▶ **Problem statement**
Copy the passage on early dinosaur finds, beginning at the words "The exhibit proved" and stopping after "by Pliny Moody.", and replace "concrete" with "stone".

*** Opening Selected excerpt ***

The exhibit proved immensely popular and despite the burning down of the Crystal Palace in 1936, the concrete animals remain there to this day.

In the USA perhaps the first major dinosaur publication came in 1848 when Edward B. Hitchcock published his first book on the Connecticut Valley dinosaur tracks initially discovered by Pliny Moody.

The first nearly complete dinosaur skeleton was found by William Parker Foulke. Foulke had heard of a discovery made by workmen in a Cretaceous marl pit on the John E. Hopkins farm in Haddonfield, New Jersey, USA, beginning in 1838. Foulke heard of the discovery and recognized its importance in 1858 after the naming and popularisation of dinosaurs in England. Unfortunately, some of the bones had already been removed by workmen. The skull-less dinosaur was excavated and named by US anatomist Joseph Leidy who named it Hadrosaurus fouki. It was a duck-billed dinosaur. The "Haddonfield Hadrosaurus" is on display at the Philadelphia Academy of Natural Sciences.

*** Closing Selected excerpt ***
*** Opening Supplied material ***

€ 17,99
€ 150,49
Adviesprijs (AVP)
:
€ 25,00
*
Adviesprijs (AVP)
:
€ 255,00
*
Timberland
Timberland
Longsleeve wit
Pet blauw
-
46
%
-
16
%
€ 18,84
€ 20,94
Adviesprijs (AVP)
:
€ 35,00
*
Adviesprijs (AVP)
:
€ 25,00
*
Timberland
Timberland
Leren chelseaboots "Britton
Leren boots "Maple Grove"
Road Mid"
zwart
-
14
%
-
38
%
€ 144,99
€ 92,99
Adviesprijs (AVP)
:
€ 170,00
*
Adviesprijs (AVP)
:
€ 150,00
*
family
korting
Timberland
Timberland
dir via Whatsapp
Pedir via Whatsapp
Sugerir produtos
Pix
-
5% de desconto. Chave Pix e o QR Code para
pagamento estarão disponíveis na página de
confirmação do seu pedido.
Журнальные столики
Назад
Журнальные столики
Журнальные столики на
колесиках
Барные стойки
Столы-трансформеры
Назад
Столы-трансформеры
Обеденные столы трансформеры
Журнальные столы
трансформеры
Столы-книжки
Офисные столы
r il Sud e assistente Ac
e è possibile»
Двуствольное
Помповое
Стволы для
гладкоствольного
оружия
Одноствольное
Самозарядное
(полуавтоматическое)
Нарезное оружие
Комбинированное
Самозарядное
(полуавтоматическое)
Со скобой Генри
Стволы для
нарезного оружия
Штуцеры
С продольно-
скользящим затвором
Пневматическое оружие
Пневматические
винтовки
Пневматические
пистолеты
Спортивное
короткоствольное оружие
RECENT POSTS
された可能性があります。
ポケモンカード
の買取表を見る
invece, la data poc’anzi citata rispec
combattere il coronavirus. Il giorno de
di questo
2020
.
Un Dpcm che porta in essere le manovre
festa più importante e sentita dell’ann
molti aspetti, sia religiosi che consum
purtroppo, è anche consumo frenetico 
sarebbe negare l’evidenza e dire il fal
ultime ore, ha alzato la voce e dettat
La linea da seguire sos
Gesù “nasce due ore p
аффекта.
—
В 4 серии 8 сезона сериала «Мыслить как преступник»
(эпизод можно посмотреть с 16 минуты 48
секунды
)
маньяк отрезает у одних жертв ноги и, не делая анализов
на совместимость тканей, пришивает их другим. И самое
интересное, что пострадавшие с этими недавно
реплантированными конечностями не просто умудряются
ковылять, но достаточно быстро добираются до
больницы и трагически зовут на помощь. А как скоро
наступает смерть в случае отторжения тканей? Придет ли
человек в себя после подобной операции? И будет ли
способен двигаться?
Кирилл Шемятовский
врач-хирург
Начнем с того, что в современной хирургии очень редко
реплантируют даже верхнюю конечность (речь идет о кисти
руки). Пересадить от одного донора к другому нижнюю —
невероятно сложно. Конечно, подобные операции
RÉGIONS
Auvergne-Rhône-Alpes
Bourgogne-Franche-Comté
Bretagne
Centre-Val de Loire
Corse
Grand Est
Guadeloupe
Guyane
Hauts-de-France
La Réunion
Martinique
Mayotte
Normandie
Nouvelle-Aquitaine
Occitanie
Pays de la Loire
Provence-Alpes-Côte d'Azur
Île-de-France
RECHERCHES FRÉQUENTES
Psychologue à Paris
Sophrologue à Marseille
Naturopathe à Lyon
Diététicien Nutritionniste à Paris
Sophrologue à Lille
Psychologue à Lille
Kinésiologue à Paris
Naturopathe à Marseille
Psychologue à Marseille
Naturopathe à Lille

*** Closing Supplied material ***

▶ **Solution below**
The exhibit proved immensely popular and despite the burning down of the Crystal Palace in 1936, the stone animals remain there to this day.

In the USA perhaps the first major dinosaur publication came in 1848 when Edward B. Hitchcock published his first book on the Connecticut Valley dinosaur tracks initially discovered by Pliny Moody.